O grupo feminista Pussy Riot reivindicou, na tarde deste domingo (15), a autoria do protesto que resultou na invasão do campo, no estádio Lujinik, onde ocorria hoje a grande final da Copa do Mundo, na Rússia – uma partida entre a seleção da França e a da Croácia. 
A manifestação aconteceu logo no início do segundo tempo do jogo, quando quatro pessoas vestidas como policiais saltaram no gramado pelo lado do gol francês e correram pelo menos metade do campo antes de serem retiradas pela equipe de segurança. O grupo feminista afirmou que a ação era contra a opressão do governo Putin frente à oposição.

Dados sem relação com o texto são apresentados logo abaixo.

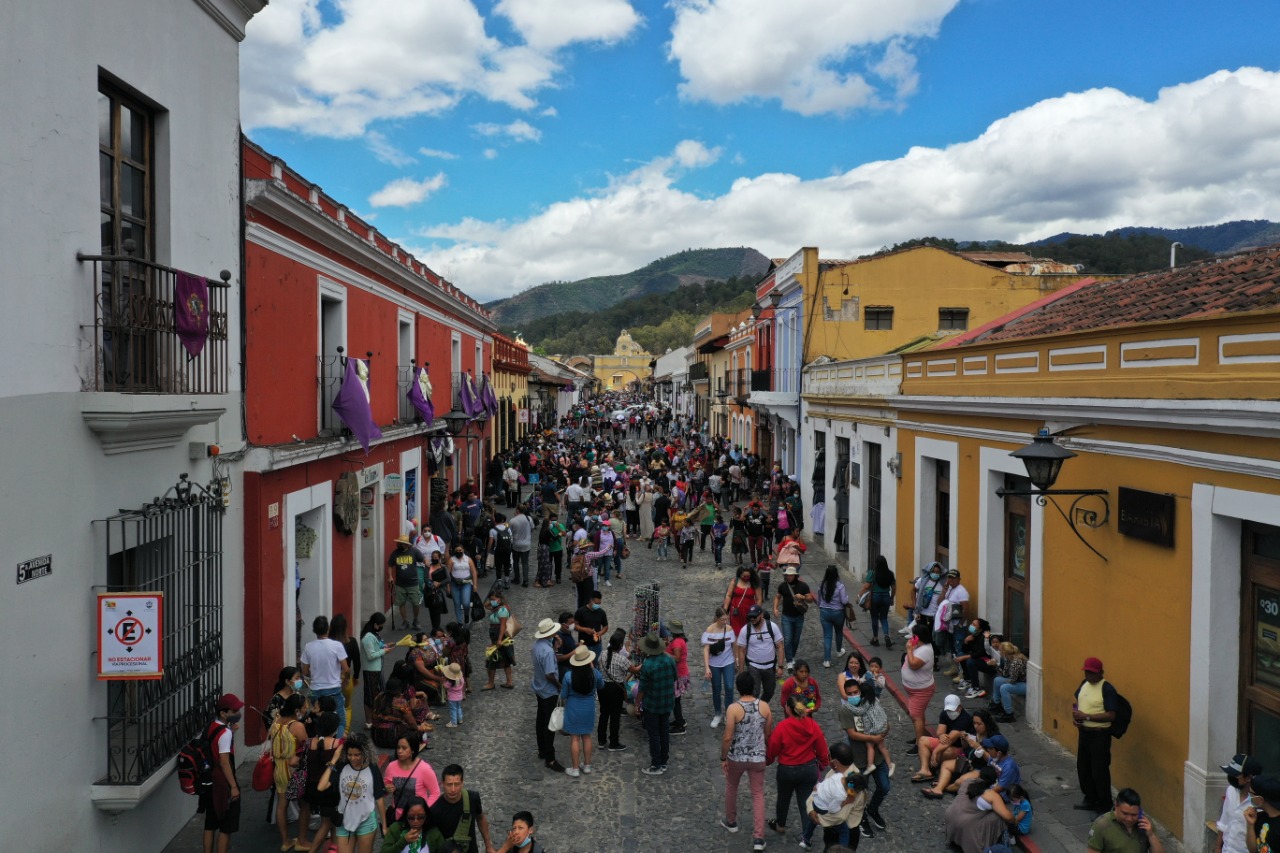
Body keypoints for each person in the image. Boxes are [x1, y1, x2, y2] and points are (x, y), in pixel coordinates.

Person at [721, 671, 774, 852]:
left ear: (738, 688)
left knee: (731, 787)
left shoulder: (733, 709)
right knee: (758, 794)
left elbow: (728, 737)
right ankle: (759, 837)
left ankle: (731, 821)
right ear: (754, 687)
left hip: (737, 757)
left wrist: (723, 757)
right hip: (757, 757)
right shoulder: (765, 707)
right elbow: (767, 733)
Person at [766, 694, 830, 842]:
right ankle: (806, 836)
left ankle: (780, 825)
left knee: (783, 798)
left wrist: (768, 761)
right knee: (806, 802)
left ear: (788, 709)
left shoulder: (782, 727)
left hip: (787, 770)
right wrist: (823, 764)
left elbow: (773, 748)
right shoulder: (813, 725)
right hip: (808, 770)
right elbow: (822, 749)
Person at [315, 733, 387, 853]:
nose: (353, 758)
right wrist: (334, 760)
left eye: (357, 755)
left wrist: (384, 825)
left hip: (366, 821)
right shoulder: (341, 766)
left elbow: (379, 798)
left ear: (365, 753)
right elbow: (321, 787)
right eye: (350, 755)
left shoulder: (372, 768)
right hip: (344, 821)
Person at [1074, 656, 1121, 813]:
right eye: (1087, 672)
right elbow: (1079, 702)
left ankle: (1104, 804)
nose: (1089, 676)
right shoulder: (1084, 684)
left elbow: (1111, 715)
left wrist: (1087, 717)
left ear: (1100, 672)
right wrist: (1077, 717)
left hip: (1100, 735)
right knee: (1083, 767)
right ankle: (1090, 798)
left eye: (1092, 673)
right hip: (1084, 733)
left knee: (1099, 771)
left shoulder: (1107, 689)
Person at [803, 743, 868, 850]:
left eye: (829, 756)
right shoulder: (835, 773)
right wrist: (811, 809)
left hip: (845, 834)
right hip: (831, 830)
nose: (827, 758)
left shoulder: (854, 786)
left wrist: (816, 815)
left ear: (835, 762)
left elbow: (839, 816)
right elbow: (820, 791)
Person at [201, 694, 243, 853]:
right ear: (223, 713)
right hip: (222, 782)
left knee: (210, 823)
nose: (238, 713)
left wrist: (231, 732)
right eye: (234, 711)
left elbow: (215, 746)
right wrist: (233, 786)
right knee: (226, 827)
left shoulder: (212, 726)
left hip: (210, 780)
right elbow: (224, 762)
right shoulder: (225, 733)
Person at [270, 694, 310, 850]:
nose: (306, 709)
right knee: (304, 804)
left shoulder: (276, 721)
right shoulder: (297, 726)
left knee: (282, 805)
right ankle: (302, 841)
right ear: (296, 710)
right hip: (293, 769)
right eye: (304, 707)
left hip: (279, 768)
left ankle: (285, 841)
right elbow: (305, 745)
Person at [944, 766, 1014, 853]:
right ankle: (1003, 846)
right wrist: (1015, 821)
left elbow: (958, 782)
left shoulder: (967, 782)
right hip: (964, 825)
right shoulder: (991, 795)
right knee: (999, 816)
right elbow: (1008, 817)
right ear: (994, 782)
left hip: (950, 818)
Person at [428, 764, 496, 853]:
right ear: (442, 784)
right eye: (449, 784)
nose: (453, 789)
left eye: (456, 784)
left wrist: (488, 846)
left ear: (462, 783)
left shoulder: (473, 798)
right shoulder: (435, 810)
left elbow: (480, 818)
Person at [302, 616, 350, 738]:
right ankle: (335, 744)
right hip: (334, 690)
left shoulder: (308, 647)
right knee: (340, 721)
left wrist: (314, 673)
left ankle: (320, 741)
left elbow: (305, 671)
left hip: (315, 691)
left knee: (319, 719)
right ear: (328, 629)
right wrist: (346, 680)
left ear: (314, 630)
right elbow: (346, 669)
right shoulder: (337, 645)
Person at [300, 711, 342, 853]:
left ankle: (334, 846)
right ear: (335, 728)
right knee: (326, 824)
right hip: (329, 789)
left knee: (331, 818)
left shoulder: (309, 742)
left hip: (310, 787)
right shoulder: (338, 744)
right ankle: (313, 850)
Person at [560, 645, 605, 777]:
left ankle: (574, 768)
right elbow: (601, 686)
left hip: (573, 708)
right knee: (587, 737)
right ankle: (587, 766)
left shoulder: (569, 676)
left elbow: (563, 695)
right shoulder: (595, 674)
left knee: (574, 738)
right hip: (588, 707)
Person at [637, 631, 677, 775]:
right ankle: (664, 761)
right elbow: (674, 677)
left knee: (654, 734)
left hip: (652, 705)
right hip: (667, 702)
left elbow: (642, 689)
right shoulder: (669, 660)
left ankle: (656, 764)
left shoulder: (647, 665)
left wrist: (637, 703)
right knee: (664, 732)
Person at [531, 618, 567, 773]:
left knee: (541, 719)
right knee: (549, 724)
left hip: (539, 687)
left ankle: (542, 750)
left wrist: (555, 647)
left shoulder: (537, 646)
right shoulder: (547, 651)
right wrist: (559, 686)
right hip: (548, 690)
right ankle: (550, 759)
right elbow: (549, 674)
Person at [382, 732, 440, 821]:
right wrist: (386, 789)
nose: (400, 751)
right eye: (398, 747)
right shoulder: (391, 767)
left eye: (404, 748)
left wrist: (424, 810)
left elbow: (435, 793)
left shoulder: (424, 769)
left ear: (412, 749)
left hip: (417, 820)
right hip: (397, 818)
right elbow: (383, 791)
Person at [840, 679, 890, 781]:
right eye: (849, 694)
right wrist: (874, 738)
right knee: (861, 786)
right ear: (845, 694)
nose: (853, 695)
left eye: (855, 692)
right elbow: (852, 734)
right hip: (859, 758)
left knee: (884, 786)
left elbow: (885, 722)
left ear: (860, 691)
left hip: (878, 757)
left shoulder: (870, 702)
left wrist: (882, 733)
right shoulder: (845, 710)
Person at [1087, 787, 1167, 853]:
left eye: (1134, 815)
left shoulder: (1145, 823)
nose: (1129, 819)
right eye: (1125, 813)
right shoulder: (1101, 826)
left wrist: (1151, 835)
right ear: (1116, 806)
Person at [736, 604, 785, 704]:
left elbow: (780, 647)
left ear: (761, 615)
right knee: (754, 692)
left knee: (769, 691)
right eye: (750, 616)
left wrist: (780, 666)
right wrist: (741, 671)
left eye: (754, 616)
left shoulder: (772, 627)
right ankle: (755, 709)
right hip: (753, 666)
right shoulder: (745, 630)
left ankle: (760, 706)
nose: (752, 619)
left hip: (770, 666)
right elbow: (741, 651)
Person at [1217, 753, 1263, 853]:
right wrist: (1218, 848)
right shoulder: (1231, 791)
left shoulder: (1259, 803)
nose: (1231, 777)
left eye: (1236, 775)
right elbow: (1224, 821)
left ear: (1248, 778)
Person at [901, 621, 936, 746]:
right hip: (914, 688)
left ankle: (919, 744)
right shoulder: (919, 646)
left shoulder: (925, 650)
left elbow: (913, 665)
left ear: (918, 637)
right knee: (918, 715)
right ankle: (920, 736)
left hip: (921, 690)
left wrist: (909, 649)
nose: (911, 637)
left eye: (913, 635)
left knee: (916, 716)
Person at [702, 607, 737, 729]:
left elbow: (733, 645)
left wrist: (736, 660)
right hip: (714, 664)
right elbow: (706, 649)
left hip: (728, 662)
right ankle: (717, 714)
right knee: (716, 689)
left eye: (726, 619)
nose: (725, 622)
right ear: (717, 618)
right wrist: (707, 667)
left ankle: (728, 713)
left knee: (729, 687)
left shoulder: (729, 629)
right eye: (722, 619)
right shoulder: (710, 630)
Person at [599, 627, 631, 752]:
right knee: (615, 716)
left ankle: (601, 740)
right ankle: (613, 742)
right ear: (620, 646)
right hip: (616, 690)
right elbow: (633, 670)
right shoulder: (621, 659)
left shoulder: (602, 654)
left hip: (603, 688)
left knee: (604, 713)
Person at [359, 613, 395, 724]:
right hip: (371, 670)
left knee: (376, 694)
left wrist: (385, 646)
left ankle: (374, 718)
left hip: (376, 669)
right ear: (375, 624)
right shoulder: (368, 637)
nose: (381, 626)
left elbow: (377, 647)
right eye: (380, 625)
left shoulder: (373, 635)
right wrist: (384, 651)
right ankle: (369, 721)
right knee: (370, 697)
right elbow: (371, 655)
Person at [774, 565, 811, 670]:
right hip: (786, 616)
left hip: (799, 616)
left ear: (795, 575)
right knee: (788, 639)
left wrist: (803, 597)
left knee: (796, 639)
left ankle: (792, 656)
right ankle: (789, 660)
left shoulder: (803, 586)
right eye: (787, 575)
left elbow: (810, 599)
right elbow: (777, 597)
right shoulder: (783, 586)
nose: (789, 577)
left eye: (790, 575)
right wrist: (775, 608)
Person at [814, 565, 850, 668]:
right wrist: (847, 597)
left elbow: (819, 601)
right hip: (838, 612)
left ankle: (827, 660)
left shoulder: (821, 585)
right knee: (838, 632)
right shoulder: (840, 586)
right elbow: (844, 601)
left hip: (825, 612)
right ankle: (838, 651)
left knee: (827, 636)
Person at [330, 614, 360, 735]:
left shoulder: (329, 643)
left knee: (331, 705)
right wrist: (356, 677)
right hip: (346, 677)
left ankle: (332, 729)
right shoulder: (351, 642)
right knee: (346, 706)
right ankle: (344, 732)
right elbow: (357, 662)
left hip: (331, 677)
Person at [388, 535, 424, 630]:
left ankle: (415, 620)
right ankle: (405, 621)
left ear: (407, 544)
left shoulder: (414, 551)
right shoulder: (395, 553)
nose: (399, 545)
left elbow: (422, 559)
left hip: (413, 583)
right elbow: (390, 565)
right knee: (401, 603)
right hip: (400, 584)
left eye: (402, 543)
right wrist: (390, 576)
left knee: (416, 603)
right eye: (399, 543)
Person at [482, 588, 515, 690]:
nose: (491, 601)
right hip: (496, 636)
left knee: (492, 658)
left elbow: (503, 626)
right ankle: (509, 681)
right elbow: (485, 605)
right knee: (505, 659)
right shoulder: (496, 608)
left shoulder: (502, 610)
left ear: (500, 599)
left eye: (493, 599)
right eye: (491, 599)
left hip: (500, 637)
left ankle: (491, 683)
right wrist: (493, 600)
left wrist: (499, 640)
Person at [990, 641, 1028, 723]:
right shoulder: (1008, 659)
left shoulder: (1016, 662)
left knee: (1004, 688)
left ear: (1004, 652)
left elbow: (1013, 680)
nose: (999, 652)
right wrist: (996, 665)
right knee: (997, 680)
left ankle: (1009, 714)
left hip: (1026, 684)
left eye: (1000, 650)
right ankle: (996, 705)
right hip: (1017, 681)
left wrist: (1005, 681)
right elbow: (1005, 674)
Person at [863, 555, 895, 649]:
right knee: (884, 618)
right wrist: (892, 598)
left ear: (876, 564)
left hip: (875, 597)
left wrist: (861, 595)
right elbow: (894, 588)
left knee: (874, 617)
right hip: (886, 597)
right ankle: (886, 636)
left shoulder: (873, 573)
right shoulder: (890, 574)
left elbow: (867, 586)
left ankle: (875, 638)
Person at [667, 619, 692, 735]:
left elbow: (676, 658)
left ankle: (680, 726)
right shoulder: (679, 640)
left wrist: (664, 652)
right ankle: (680, 720)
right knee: (676, 700)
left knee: (675, 701)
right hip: (681, 672)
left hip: (678, 674)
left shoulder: (677, 642)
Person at [262, 665, 304, 732]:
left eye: (300, 678)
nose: (300, 680)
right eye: (297, 678)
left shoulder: (298, 695)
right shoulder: (276, 700)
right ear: (287, 681)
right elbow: (272, 724)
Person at [725, 566, 762, 638]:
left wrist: (757, 612)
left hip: (750, 611)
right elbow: (728, 595)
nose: (746, 578)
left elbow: (759, 599)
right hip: (736, 611)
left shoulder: (754, 582)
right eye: (744, 576)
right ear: (740, 574)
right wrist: (725, 610)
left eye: (748, 576)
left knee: (749, 630)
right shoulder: (735, 581)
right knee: (736, 632)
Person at [1247, 775, 1280, 853]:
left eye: (1251, 794)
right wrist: (1250, 825)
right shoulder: (1259, 817)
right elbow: (1253, 850)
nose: (1249, 797)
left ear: (1260, 799)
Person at [447, 545, 479, 625]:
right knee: (457, 603)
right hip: (455, 584)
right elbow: (448, 574)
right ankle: (460, 622)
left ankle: (466, 614)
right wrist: (448, 586)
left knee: (466, 603)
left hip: (466, 583)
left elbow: (474, 572)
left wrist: (475, 585)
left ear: (463, 550)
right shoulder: (452, 560)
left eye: (460, 550)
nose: (459, 552)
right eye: (457, 551)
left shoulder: (468, 559)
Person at [574, 590, 609, 658]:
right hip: (584, 645)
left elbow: (606, 626)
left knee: (597, 662)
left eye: (599, 603)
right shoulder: (580, 611)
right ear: (591, 600)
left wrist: (600, 633)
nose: (597, 605)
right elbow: (575, 626)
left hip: (597, 644)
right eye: (596, 603)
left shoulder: (601, 612)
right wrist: (585, 629)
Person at [508, 505, 533, 587]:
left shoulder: (513, 520)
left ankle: (517, 578)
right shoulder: (529, 519)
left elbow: (509, 532)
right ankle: (525, 580)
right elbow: (532, 528)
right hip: (526, 544)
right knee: (525, 562)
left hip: (516, 544)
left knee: (516, 562)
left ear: (517, 510)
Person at [441, 661, 466, 728]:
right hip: (460, 697)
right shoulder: (461, 679)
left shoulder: (449, 683)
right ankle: (460, 719)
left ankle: (453, 723)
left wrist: (443, 681)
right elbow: (463, 684)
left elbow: (445, 686)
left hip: (452, 698)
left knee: (453, 710)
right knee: (459, 708)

A reivindicação do ato foi publicada nas redes sociais da organização. Na mensagem, as ativistas explicam a escolha da roupa policial: o protesto é contra a 'controversa' postura da polícia russa – que teria seguido o, chamado no Brasil, ' padrão Fifa '.

Afinal, durante a Copa, segundo a nota publicada pelo Pussy Riot , os policiais "observaram cuidadosamente" as regras de convívio e "assistiram gentilmente" às multidões nas ruas do país. Mas durante a rotina russa, ainda nas palavras do grupo, "perseguem prisioneiros políticos" e mostram "desprezo pelas regras".